I'm pretty sure Prokofiev's works are still under copyright in the US because they come up on audition lists all the time and the parts are impossible to get. You have to find someone who, ummm, memorized the rental part. Then you have to, ummm, memorize it from him. Yeah. That's it.

The scores, though, should be easy to find at low prices.

rgames


----------



## Zei (Sep 9, 2010)

I was always under the impression that, in the US, it's 70 years after the composers death.


----------



## nikolas (Sep 9, 2010)

This IS interesting, and sorry for derailing further the thread. Perhaps we should make a new one.

We (a lot of us) are pros, working in the world of music, and yet we don't know much about copyrights etc. I'm not too certain that something won't come up (for example I have been asked to take inspiration from pomp and circumstance, which I did, and found out later that the copyrights expired in 2004... It seems risky to say the least).

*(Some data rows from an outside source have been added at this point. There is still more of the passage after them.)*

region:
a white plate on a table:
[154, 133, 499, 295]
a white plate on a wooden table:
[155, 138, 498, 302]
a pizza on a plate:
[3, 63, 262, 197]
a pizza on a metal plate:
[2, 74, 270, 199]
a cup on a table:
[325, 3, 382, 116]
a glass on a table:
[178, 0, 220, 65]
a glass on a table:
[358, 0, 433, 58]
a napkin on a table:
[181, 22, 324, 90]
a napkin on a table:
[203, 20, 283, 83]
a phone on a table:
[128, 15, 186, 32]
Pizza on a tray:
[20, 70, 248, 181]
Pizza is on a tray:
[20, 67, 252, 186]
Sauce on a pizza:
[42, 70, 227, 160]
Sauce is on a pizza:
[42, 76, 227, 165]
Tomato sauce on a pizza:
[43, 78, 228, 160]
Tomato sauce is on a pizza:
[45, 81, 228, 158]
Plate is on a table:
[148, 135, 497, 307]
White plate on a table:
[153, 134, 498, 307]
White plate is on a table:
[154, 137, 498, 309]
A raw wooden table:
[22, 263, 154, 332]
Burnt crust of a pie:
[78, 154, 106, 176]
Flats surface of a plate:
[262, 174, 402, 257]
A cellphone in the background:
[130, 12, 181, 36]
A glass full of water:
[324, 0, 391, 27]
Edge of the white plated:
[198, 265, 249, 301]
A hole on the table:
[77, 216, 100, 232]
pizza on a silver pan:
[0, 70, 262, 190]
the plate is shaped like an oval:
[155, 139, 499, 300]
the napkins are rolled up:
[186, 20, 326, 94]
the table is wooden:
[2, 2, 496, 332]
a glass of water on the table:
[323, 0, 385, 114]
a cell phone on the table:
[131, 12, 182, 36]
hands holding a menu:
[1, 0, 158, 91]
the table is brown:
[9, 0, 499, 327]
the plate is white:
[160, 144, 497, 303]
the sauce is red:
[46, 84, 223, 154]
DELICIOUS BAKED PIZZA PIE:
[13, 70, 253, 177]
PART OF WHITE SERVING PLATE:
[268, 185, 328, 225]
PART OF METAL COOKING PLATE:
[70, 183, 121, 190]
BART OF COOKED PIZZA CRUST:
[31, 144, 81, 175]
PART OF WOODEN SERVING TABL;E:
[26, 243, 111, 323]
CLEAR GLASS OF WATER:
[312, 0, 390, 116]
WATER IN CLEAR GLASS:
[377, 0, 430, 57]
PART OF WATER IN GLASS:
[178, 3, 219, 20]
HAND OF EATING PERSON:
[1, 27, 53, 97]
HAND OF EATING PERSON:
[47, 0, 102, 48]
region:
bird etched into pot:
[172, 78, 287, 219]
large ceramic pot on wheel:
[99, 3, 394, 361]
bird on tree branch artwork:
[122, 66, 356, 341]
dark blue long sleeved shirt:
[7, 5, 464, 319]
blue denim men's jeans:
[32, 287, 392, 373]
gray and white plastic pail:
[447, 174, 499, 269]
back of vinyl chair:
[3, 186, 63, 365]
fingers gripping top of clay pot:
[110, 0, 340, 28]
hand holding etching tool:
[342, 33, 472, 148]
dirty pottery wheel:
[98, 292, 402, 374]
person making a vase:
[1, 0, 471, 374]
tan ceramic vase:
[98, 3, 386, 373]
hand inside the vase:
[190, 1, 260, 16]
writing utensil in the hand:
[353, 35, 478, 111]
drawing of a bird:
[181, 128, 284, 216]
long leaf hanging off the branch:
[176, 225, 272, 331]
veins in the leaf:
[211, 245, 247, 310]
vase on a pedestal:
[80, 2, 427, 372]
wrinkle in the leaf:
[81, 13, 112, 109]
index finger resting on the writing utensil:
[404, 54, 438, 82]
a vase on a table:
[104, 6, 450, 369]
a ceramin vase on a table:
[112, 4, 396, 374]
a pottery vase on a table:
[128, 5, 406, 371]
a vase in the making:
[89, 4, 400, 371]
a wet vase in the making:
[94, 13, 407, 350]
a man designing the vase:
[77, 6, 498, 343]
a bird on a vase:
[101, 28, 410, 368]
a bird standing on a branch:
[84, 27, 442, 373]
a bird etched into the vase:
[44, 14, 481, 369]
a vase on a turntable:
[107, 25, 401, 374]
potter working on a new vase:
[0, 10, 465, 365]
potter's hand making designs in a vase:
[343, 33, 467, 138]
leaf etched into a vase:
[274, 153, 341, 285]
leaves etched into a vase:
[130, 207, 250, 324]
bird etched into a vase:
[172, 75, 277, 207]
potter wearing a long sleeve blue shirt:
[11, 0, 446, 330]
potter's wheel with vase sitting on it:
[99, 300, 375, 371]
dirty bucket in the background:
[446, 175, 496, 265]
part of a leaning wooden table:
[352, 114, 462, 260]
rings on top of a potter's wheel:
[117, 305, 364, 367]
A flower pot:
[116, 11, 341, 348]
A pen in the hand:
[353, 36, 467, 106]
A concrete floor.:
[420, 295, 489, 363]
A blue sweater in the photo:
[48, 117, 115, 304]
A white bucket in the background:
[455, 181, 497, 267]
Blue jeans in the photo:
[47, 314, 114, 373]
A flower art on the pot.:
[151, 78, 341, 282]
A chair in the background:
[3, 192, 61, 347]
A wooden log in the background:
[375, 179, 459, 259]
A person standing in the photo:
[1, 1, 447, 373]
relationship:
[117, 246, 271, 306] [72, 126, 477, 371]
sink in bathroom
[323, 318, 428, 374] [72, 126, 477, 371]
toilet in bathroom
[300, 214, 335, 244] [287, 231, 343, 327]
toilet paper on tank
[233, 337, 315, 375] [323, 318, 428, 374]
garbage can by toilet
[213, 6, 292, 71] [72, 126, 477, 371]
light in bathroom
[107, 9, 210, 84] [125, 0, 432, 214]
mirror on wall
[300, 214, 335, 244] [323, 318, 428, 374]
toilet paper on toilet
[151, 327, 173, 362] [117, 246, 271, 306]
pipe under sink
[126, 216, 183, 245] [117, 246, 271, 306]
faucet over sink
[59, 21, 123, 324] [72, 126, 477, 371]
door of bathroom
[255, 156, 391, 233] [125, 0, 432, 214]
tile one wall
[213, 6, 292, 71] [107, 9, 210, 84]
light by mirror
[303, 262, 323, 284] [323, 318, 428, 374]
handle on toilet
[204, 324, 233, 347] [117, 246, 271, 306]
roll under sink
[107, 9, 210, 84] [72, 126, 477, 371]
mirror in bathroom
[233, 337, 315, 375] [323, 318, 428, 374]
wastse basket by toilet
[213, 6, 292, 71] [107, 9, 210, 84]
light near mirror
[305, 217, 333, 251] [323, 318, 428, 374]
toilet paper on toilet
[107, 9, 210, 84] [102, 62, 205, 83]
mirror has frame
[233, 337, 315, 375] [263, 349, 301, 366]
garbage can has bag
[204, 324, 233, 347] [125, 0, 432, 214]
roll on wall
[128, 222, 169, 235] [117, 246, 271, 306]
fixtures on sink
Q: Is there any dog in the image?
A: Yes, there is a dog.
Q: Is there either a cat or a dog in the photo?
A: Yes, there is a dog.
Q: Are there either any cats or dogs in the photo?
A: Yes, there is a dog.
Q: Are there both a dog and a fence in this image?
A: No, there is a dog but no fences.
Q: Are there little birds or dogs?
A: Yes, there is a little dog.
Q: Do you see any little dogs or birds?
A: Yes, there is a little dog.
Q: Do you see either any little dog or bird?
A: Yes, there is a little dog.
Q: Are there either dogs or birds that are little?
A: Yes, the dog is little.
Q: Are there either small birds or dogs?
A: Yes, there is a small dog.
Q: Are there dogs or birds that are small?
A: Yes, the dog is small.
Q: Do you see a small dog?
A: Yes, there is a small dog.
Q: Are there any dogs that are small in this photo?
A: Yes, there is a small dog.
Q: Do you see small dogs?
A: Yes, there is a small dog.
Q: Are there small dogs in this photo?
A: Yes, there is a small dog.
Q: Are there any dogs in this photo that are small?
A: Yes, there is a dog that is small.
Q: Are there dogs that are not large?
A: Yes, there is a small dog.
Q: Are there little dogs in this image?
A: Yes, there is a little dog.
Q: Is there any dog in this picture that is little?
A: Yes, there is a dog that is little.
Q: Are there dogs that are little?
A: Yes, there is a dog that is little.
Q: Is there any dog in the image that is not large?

On Prokofiev, one of the first works I heard was the cantata for the commemoration of the 20th aniversery of the Octobrian Revolution. It's just fabulous!


----------



## bryla (Sep 10, 2010)

Isn't the PD date calculated by which country the composer was from? Say a russian composer is PD when russian law makes him, and not when US does?


----------



## dcoscina (Sep 10, 2010)

Someone should call James Horner and tell him he owes the Prokofiev estate a crapload of royalties then. Seriously. 

p.s. I still like Horner.


----------



## nikolas (Sep 10, 2010)

Everyone: Dave said about horner, not me! :D (since I have a past about exactly that issue... :D)

On Prokofiev, yet again. While I adore him, I can't help feeling that his latest works (especially War and Peace and the last 2 symphonies) seem very... succumbed to the USSR idea(l)s. The same amount of anti-comfortism that was vital for Prokofiev's music seems to have gone in reverse... At least it seems to me.

and, btw, my favorite piano concerto is no. 2 in G minor! Such a fabulous work of art! And created for his final piano exams out of the conservatory. Witty fellow!


----------